Zoot Suit shattered all box office records when it premiered on July 28, 1978 in Los Angeles, California. The production commissioned by the Mark Taper Forum opened the 1978-1979 season and continued its run at the Aquarius Theatre in Hollywood. It debuted as the first Chicano theatrical production on Broadway in New York on March 25, 1979. Its theatrical success convinced Universal Studios to convert Zoot Suit into the first Chicano written, performed and directed feature length film in history.
Set in the streets of East Los Angeles, California, Zoot Suit, written by Luis Valdez, is a musical drama that recounts events of the 1940s. The play recreates the social and political climate of the time by weaving together big band music, choreography, storytelling, historical facts, myth and Caló.
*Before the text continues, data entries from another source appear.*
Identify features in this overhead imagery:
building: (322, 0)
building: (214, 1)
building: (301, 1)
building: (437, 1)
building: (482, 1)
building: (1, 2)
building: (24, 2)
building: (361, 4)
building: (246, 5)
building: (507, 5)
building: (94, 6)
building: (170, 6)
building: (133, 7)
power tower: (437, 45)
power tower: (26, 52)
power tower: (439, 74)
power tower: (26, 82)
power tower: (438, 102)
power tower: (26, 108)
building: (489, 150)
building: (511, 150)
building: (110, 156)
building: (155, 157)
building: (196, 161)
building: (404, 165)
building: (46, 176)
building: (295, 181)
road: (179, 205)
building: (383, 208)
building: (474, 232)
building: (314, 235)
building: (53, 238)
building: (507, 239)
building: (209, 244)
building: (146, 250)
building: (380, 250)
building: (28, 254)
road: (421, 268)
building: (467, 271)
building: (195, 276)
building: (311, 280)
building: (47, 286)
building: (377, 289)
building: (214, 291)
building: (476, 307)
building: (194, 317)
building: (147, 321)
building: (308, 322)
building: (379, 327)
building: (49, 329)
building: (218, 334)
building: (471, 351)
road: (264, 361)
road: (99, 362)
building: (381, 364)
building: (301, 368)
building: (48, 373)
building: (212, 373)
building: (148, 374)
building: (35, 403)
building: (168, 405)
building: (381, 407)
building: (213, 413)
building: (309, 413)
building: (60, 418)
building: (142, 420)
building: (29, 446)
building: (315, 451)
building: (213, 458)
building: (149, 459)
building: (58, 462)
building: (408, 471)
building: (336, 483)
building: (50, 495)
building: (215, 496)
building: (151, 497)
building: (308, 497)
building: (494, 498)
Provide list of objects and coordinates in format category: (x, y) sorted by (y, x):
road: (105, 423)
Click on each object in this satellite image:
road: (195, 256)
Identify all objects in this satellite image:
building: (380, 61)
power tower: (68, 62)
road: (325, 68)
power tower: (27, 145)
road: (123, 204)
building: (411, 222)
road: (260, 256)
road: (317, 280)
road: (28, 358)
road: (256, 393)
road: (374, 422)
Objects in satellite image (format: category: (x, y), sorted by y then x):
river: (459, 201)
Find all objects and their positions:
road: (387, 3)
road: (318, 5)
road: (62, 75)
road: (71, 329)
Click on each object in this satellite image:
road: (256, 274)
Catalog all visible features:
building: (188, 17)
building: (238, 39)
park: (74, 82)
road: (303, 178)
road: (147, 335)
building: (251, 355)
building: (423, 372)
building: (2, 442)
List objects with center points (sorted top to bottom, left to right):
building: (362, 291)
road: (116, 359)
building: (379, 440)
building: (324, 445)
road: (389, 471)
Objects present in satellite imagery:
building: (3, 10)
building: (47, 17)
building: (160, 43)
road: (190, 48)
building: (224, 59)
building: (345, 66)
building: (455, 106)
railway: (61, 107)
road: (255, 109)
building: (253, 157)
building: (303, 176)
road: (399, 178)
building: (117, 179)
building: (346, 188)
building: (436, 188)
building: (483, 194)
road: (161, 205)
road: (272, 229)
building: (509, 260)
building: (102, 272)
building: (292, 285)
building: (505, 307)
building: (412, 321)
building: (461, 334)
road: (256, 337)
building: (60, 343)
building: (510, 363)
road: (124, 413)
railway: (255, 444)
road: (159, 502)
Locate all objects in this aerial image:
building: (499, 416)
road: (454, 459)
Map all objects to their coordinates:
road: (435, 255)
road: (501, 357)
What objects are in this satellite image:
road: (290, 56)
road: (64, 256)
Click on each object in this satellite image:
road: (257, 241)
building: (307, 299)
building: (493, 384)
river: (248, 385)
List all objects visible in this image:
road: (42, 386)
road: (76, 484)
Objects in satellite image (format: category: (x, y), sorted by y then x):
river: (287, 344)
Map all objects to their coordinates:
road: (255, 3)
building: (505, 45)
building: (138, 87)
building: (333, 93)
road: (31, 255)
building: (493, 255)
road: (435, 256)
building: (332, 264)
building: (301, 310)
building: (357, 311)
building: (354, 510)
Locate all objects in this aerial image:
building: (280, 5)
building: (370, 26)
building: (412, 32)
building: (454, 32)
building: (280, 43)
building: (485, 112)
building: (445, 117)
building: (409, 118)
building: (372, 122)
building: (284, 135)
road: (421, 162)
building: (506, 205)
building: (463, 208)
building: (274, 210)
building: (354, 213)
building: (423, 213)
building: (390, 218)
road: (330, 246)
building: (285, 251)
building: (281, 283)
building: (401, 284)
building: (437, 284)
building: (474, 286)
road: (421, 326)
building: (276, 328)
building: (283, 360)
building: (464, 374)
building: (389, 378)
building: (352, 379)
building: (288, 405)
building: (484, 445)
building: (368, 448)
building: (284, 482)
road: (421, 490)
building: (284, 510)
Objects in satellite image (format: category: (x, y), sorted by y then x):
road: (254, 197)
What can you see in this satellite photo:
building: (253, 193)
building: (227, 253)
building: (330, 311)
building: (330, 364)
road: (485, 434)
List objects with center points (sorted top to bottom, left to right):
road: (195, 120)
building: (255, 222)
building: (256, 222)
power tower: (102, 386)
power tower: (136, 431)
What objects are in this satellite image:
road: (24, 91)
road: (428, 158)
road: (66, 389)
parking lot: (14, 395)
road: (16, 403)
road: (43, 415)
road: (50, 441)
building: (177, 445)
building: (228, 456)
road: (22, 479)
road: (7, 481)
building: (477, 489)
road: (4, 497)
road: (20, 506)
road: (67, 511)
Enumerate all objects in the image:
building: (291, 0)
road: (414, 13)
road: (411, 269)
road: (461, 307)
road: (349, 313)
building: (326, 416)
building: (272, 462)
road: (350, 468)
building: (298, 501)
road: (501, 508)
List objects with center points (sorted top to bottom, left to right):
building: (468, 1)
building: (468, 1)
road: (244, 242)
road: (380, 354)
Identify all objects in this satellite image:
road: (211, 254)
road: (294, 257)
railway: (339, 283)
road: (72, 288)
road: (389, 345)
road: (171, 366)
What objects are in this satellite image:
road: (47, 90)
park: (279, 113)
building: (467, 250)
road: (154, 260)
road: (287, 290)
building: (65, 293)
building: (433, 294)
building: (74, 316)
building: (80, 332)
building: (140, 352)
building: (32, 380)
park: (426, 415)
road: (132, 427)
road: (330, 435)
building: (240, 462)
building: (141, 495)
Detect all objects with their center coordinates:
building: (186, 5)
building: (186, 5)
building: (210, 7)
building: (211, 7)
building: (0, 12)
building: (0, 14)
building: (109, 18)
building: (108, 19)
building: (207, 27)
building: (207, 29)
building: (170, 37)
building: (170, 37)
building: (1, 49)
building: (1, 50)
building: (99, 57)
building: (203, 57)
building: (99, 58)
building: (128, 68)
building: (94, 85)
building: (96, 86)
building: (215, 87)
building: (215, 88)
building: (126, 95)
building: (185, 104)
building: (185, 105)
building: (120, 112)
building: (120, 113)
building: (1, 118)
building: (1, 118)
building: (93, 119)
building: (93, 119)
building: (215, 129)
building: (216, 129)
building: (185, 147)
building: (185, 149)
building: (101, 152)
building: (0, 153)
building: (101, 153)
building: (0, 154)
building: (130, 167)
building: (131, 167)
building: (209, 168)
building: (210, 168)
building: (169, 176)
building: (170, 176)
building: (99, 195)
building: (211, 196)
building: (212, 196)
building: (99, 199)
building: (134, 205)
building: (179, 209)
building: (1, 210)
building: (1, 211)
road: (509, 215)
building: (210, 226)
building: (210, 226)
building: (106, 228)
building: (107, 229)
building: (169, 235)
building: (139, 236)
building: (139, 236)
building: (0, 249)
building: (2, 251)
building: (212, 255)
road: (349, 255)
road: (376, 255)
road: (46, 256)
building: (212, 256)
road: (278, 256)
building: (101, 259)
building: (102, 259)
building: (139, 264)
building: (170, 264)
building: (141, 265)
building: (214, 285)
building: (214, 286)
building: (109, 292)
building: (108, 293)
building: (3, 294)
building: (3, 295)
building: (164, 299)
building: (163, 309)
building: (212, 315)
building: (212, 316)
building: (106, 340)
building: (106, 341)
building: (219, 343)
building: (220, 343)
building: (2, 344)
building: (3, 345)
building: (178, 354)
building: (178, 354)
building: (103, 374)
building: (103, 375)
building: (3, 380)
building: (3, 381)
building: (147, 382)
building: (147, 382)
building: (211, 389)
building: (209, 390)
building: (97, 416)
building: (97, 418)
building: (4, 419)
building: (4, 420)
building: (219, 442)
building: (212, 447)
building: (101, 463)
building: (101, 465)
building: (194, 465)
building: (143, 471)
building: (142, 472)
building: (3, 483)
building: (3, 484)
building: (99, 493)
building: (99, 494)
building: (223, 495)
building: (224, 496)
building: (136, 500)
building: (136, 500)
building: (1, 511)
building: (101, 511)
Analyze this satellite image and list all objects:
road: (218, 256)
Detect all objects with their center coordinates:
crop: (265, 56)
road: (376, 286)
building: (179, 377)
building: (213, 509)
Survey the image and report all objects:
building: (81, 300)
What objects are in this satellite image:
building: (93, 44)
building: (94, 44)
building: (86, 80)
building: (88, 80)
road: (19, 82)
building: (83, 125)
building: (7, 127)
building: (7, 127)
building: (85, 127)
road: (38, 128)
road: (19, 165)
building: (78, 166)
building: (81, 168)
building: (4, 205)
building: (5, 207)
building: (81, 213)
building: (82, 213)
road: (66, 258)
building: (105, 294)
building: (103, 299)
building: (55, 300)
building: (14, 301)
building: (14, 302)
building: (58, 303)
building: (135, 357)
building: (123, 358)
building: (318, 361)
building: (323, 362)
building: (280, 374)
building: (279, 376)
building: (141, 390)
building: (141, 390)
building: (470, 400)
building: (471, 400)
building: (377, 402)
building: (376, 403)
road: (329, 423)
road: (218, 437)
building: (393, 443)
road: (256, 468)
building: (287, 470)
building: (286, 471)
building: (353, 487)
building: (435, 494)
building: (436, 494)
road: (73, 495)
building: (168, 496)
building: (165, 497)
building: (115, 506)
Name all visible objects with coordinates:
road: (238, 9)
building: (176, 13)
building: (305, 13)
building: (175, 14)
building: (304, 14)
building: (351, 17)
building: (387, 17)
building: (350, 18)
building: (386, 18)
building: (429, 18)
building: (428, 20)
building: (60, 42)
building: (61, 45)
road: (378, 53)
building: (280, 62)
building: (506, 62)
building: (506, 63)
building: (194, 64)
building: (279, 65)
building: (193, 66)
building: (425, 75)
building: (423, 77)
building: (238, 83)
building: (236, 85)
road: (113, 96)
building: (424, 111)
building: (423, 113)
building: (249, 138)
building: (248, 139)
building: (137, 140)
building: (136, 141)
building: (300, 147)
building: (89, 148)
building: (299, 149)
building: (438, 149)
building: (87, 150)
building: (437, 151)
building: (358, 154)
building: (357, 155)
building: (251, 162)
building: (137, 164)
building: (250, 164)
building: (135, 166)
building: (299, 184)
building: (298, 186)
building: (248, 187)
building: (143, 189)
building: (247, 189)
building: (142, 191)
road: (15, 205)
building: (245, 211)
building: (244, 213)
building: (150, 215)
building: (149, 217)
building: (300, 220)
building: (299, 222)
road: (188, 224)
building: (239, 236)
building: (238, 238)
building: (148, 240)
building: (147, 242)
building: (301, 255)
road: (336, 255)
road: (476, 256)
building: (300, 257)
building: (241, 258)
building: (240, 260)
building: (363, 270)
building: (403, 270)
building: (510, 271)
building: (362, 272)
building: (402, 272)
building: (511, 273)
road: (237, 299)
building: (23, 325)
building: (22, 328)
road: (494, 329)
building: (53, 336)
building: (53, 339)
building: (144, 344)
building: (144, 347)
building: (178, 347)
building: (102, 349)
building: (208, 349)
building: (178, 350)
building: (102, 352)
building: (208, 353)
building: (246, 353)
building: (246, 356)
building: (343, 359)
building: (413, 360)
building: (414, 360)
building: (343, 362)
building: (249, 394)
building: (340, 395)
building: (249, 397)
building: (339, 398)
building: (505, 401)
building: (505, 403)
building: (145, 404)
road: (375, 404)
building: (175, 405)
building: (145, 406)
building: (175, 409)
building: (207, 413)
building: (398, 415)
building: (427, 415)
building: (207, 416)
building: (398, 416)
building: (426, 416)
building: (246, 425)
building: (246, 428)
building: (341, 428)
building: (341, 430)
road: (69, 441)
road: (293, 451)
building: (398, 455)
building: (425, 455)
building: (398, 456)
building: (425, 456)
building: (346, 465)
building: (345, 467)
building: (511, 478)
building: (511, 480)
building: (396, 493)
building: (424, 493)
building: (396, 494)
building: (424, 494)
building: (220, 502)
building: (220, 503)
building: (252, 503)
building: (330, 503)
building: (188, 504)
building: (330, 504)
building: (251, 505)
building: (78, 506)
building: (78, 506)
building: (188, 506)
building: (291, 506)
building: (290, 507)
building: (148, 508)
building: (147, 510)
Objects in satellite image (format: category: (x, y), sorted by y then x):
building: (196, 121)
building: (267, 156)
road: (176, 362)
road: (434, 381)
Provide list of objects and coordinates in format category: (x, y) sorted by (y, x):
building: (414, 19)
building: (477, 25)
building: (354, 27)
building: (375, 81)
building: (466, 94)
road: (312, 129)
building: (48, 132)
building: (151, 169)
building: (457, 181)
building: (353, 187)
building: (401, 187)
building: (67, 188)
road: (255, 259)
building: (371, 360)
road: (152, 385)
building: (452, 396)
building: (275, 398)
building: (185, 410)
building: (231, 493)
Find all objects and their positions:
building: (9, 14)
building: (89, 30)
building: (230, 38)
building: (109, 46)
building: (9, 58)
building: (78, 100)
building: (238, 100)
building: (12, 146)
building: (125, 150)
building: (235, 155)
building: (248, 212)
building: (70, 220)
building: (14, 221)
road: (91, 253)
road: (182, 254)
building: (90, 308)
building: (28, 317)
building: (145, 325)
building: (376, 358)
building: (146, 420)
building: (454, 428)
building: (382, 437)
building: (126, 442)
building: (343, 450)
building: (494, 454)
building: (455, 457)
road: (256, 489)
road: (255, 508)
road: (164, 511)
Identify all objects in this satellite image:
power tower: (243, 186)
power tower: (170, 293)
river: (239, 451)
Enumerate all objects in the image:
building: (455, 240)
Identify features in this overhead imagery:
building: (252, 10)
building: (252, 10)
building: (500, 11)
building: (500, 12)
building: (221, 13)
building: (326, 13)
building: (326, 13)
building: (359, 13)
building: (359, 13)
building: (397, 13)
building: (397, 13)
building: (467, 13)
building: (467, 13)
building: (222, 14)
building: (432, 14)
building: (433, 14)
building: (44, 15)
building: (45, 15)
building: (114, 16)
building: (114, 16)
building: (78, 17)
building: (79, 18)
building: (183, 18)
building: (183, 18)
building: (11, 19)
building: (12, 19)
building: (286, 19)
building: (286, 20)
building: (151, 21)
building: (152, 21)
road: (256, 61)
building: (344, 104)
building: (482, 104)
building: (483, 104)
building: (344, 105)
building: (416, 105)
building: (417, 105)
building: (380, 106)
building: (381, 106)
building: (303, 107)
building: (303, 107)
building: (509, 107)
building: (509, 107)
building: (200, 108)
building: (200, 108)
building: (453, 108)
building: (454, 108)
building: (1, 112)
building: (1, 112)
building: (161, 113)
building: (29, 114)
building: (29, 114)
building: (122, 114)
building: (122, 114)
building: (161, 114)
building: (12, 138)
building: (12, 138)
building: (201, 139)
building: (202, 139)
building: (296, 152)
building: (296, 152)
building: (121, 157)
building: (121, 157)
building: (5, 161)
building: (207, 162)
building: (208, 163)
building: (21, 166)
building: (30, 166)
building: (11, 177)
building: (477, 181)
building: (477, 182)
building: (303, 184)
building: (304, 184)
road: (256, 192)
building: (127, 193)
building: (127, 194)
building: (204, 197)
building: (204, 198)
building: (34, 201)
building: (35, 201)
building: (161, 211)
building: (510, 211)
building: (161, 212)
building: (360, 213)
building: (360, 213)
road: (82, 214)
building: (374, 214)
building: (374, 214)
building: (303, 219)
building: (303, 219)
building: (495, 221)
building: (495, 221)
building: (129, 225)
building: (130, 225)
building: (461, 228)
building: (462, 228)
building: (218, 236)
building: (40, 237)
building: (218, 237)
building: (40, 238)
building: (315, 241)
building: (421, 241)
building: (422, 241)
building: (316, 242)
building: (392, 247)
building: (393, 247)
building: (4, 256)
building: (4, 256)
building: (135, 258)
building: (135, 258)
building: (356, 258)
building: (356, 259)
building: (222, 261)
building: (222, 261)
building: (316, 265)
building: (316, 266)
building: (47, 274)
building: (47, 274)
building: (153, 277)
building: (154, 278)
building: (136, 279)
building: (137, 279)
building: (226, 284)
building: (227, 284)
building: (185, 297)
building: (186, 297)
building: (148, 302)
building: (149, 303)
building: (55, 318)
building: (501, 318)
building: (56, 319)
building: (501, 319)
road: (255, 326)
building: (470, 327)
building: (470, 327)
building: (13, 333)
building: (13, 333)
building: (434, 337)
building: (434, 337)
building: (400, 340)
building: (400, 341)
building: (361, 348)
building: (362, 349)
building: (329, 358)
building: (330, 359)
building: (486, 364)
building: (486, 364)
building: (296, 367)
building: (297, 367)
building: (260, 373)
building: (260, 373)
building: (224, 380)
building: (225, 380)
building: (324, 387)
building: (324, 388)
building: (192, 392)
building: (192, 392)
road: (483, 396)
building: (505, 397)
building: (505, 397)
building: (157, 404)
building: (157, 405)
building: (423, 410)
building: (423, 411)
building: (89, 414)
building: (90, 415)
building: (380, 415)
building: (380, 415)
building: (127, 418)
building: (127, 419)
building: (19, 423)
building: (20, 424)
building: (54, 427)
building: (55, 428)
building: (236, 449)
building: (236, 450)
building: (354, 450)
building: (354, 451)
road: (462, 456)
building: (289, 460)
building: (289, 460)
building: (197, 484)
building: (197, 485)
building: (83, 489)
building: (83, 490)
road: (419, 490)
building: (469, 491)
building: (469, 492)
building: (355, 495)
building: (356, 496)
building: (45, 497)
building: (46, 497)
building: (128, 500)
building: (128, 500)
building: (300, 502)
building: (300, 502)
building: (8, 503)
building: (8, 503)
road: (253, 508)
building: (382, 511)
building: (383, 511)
The production is inspired by two historical events in Los Angeles. In 1942, members of the predominately Mexican American East Los Angeles 38th Street Gang were wrongly accused and convicted of murder in what became known as the Sleepy Lagoon Murder Trial. This trial was symbolic of the racial intolerance against Mexicans in Los Angeles. In 1943, these tensions escalated into the Zoot Suit Riots, a violent clash between zoot suit wearing Pachucos, United States servicemen and Los Angeles law enforcement. The play recounts these events through the eyes of a group of Mexican American youth, between the ages of 16 and 20, who were immersed in the zoot suit culture of the 1940s in East Los Angeles.